Treatment with suboptimal doses of raltegravir leads to aberrant HIV-1 integrations

Abstract

Integration of the DNA copy of the HIV-1 genome into a host chromosome is required for viral replication and is thus an important target for antiviral therapy. The HIV-encoded enzyme integrase (IN) catalyzes two essential steps: 3' processing of the viral DNA ends, followed by the strand transfer reaction, which inserts the viral DNA into host DNA. Raltegravir binds to IN and blocks the integration of the viral DNA. Using the Rous sarcoma virus-derived vector RCAS, we previously showed that mutations that cause one viral DNA end to be defective for IN-mediated integration led to abnormal integrations in which the provirus had one normal and one aberrant end, accompanied by rearrangements in the host genome. On the basis of these results, we expected that suboptimal concentrations of IN inhibitors, which could block one of the ends of viral integration, would lead to similar aberrant integrations. In contrast to the proviruses from untreated cells, which were all normal, ∼10-15% of the proviruses isolated after treatment with a suboptimal dose of raltegravir were aberrant. The aberrant integrations were similar to those seen in the RCAS experiments. Most of the aberrant proviruses had one normal end and one aberrant end and were accompanied by significant rearrangements in the host genome, including duplications, inversions, deletions and, occasionally, acquisition of sequences from other chromosomes. The rearrangements of the host DNA raise concerns that these aberrant integrations might have unintended consequences in HIV-1-infected patients who are not consistent in following a raltegravir-containing treatment regimen.

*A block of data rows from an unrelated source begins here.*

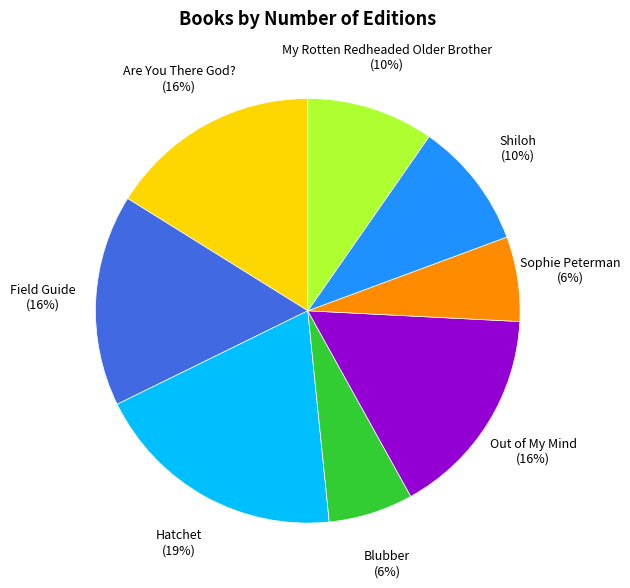

To the nearest percent, what is the difference between the largest and smallest slice percentages?

13%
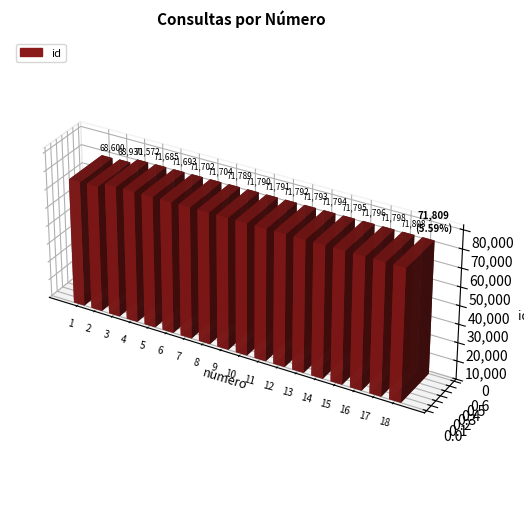

Reading left to right, what are all the values shown in this chart?

1=68600	2=68930	3=71572	4=71685	5=71693	6=71702	7=71704	8=71789	9=71790	10=71791	11=71792	12=71793	13=71794	14=71795	15=71796	16=71798	17=71808	18=71809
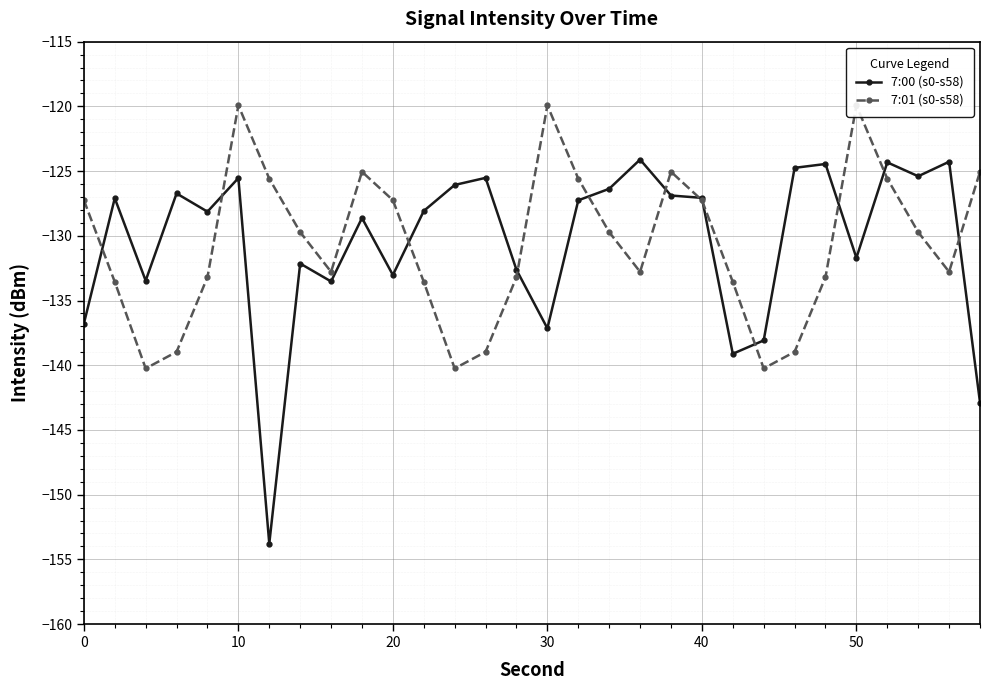

True or false: 7:00 (s0-s58) and 7:01 (s0-s58) intersect in this chart.

True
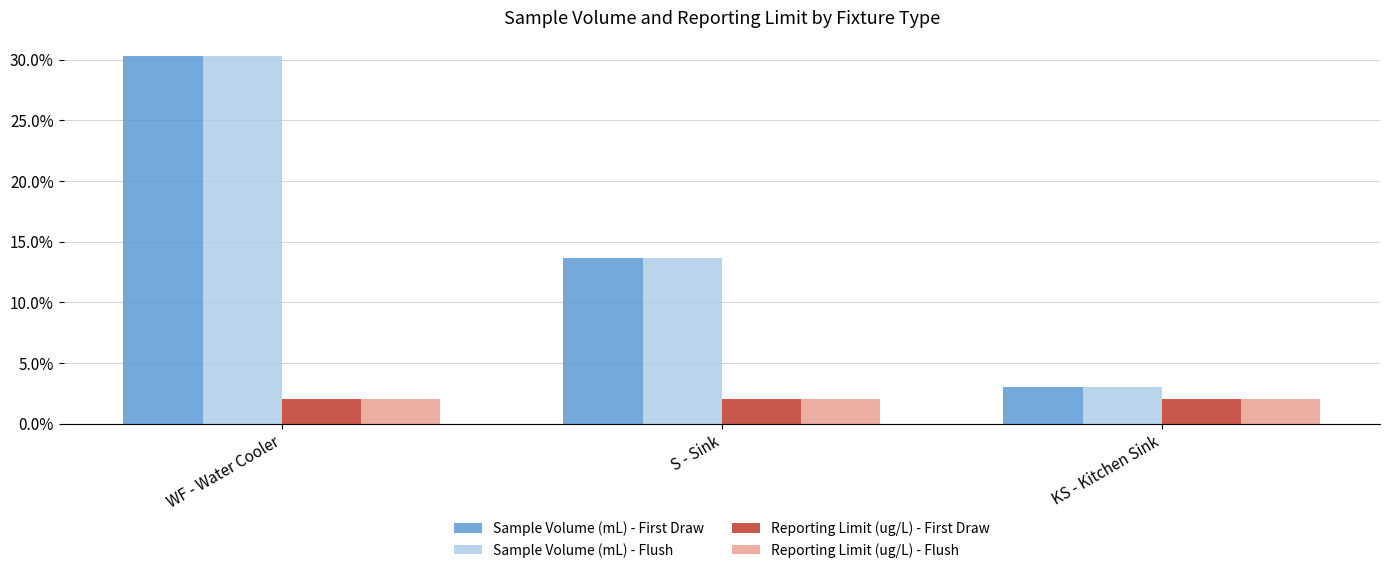

What is the label of the 2nd bar from the left?

S - Sink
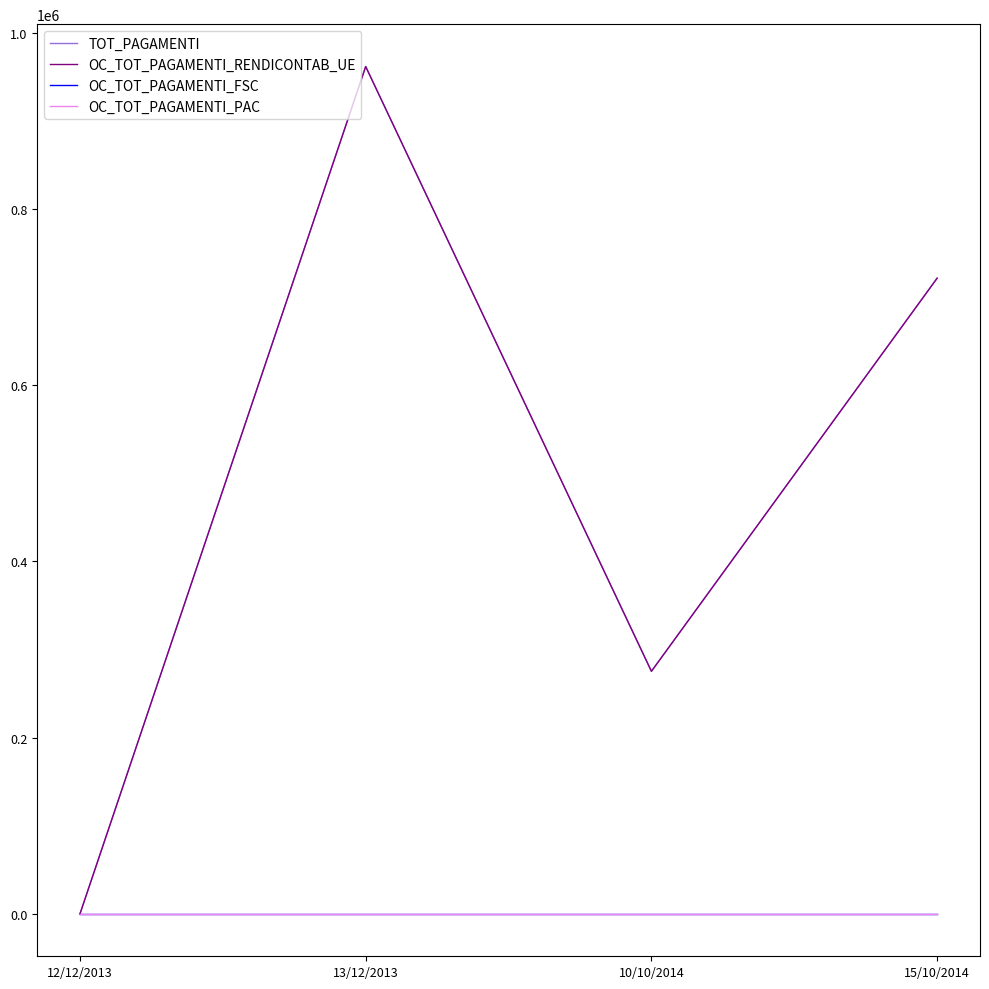

True or false: TOT_PAGAMENTI has a value of 1133073.2 at 15/10/2014.

False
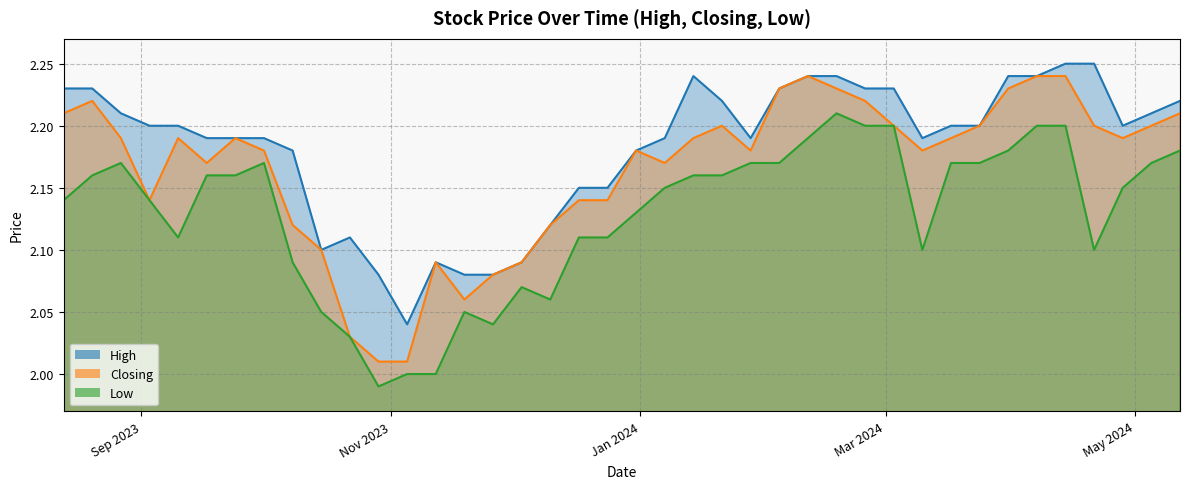

True or false: Low and High intersect in this chart.

False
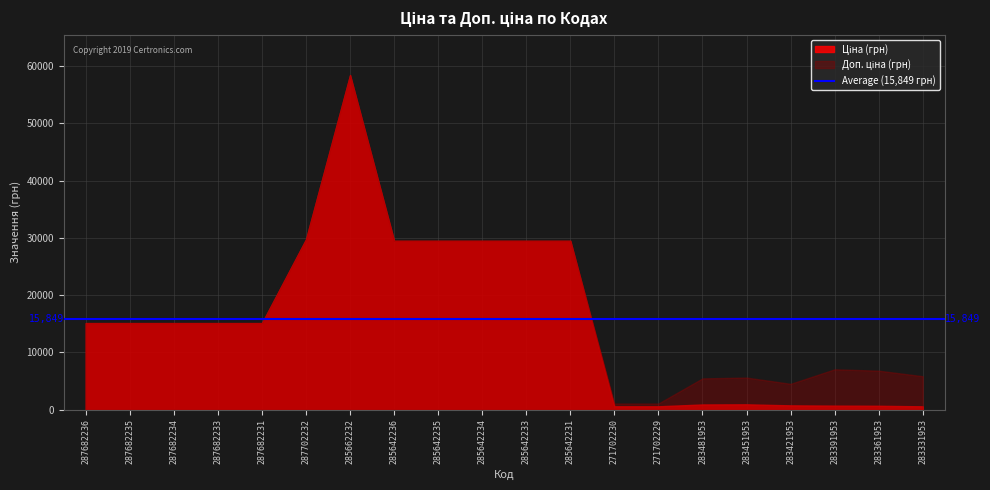

What is the difference between the maximum and minimum values in the Ціна series?

57842.2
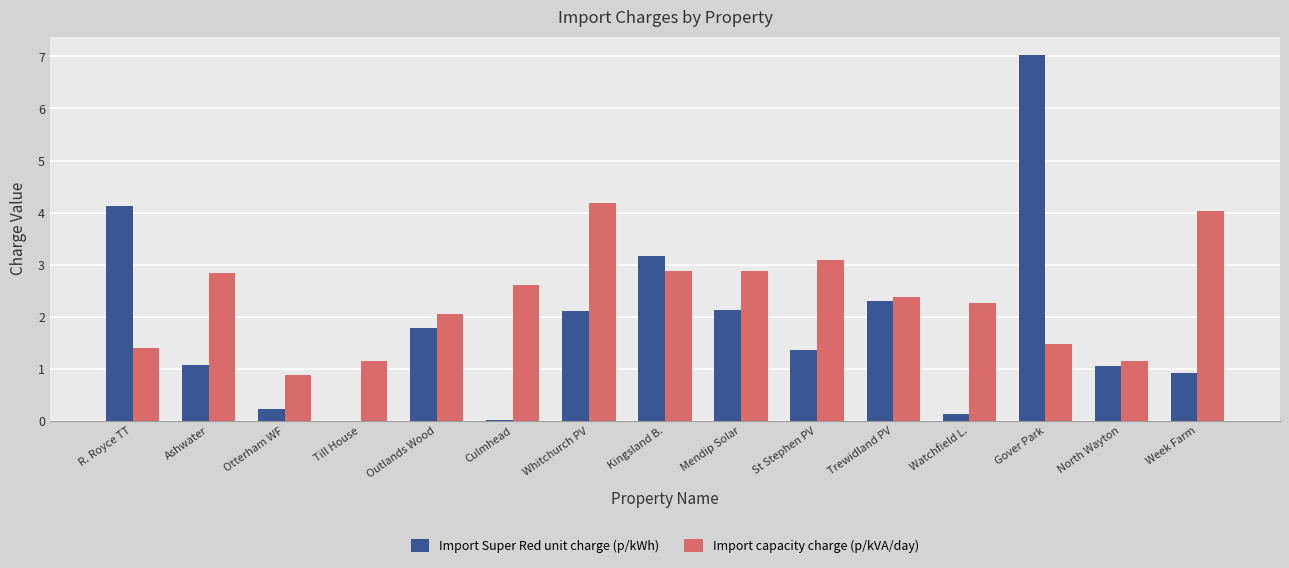

The value of Import Super Red unit charge (p/kWh) at Kingsland B. is 5.5. True or false?

False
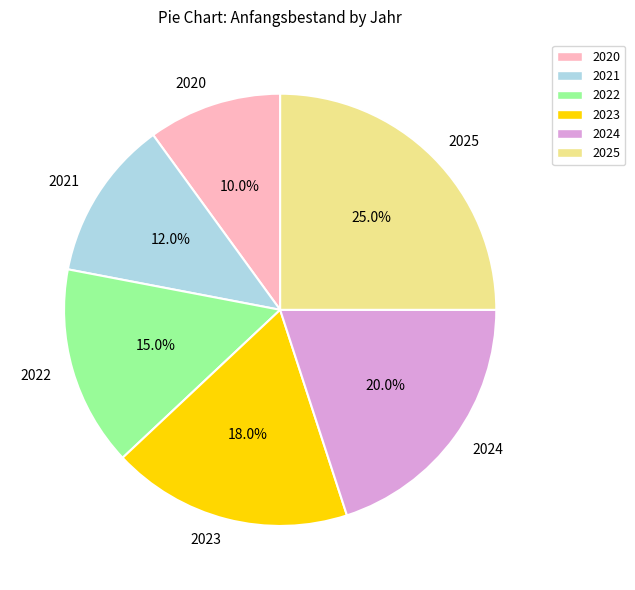

True or false: 2023 accounts for 18% of the total.

True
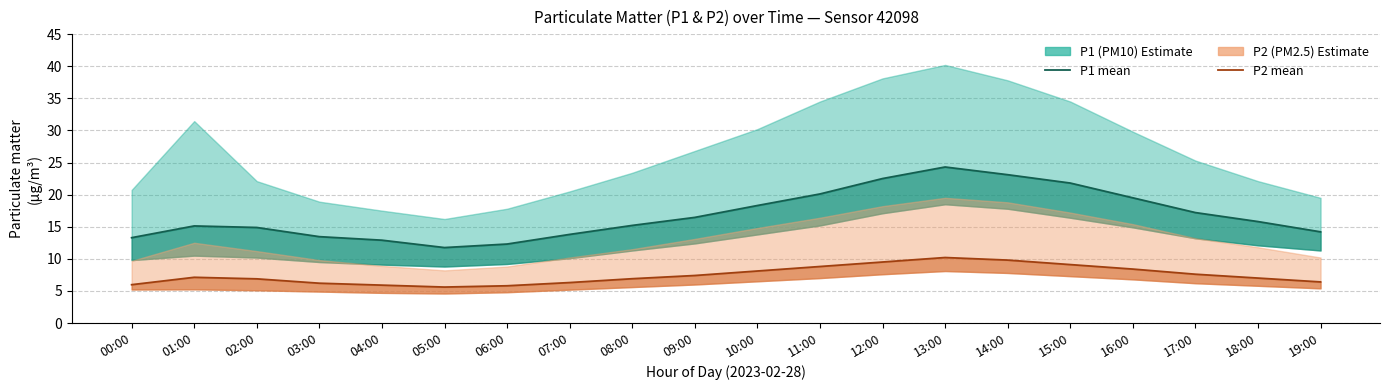

True or false: P1 (PM10) has a value of 19.9 at 07:00.

False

Keywords: chromosomal rearrangements; integrase inhibitors; strand transfer inhibitor.

Fig. 1.

Viral DNAs recovered from cells infected with HIV-1. Viral LTRs are shown as shaded boxes: the dark gray box represents the U3 region, R is shown by a black box, and U5 is indicated by the light gray box. (A) The structure of normal proviruses with a 5-bp duplication of the host DNA sequences (small bold arrow) flanking the provirus. Unintegrated forms of circular viral DNA include (B) 1-LTR circles formed by the homologous recombination of the LTRs, (C) 2-LTR circles formed by end-joining of the two LTRs, and (D) autointegrants formed by integration of the LTR into different regions of the viral DNA itself. *Although we did not recover any 2-LTR circles in the experiment in which viral DNAs were isolated from untreated cells, these are one of the types of unintegrated viral DNA circles typically found in cells infected with HIV-1, and DNAs of this type were isolated from RAL-treated cells.

Fig. 2.

Structure of aberrant proviruses isolated from cells treated with suboptimal concentrations of RAL. (A–L) Proviruses recovered from cells treated with RAL at IC₁₄, IC₃₀, IC₅₀, IC₆₀, and IC₇₅. Viral LTRs are shown as shaded boxes: the dark gray box represents the U3 region, R is shown by the black box, and U5 is indicated by the light gray box. Insertion of additional bases at the viral DNA ends is indicated by a solid red box. Deletion from the viral DNA is indicated by a black jagged end; deletion of the entire LTR is indicated by the jagged end stretching through the LTR. Large duplications of flanking host DNA are indicated by long bold arrows; the direction of the arrowheads indicates the orientation of the flanking host sequences. Acquisition of sequences from a different host chromosome is indicated by green DNA strands. Deletion of sequences from the host chromosome is indicated by a hashed line. In one case (K), there was a BclI restriction enzyme site in the duplicated host sequence. Digestion with BclI and subsequent self-ligation of the digested fragment, during the recovery of the integrated provirus, led to truncation of the flanking host sequences. The numbers of nucelotides that were deleted or inserted are indicated.

Fig. 3.

Structures of the aberrant proviruses isolated from cells treated with a high concentration of RAL. (A-G) Proviruses recovered from cells treated with 2 µM RAL. Viral LTRs are shown as shaded boxes. The aberrations in viral and host DNA sequences are indicated according to the scheme described in Fig. 2. In one case (E) DNA was acquired from two different chromosomes; this is indicated by green and pink DNA strands. The numbers of nucleotides that were deleted or inserted are indicated.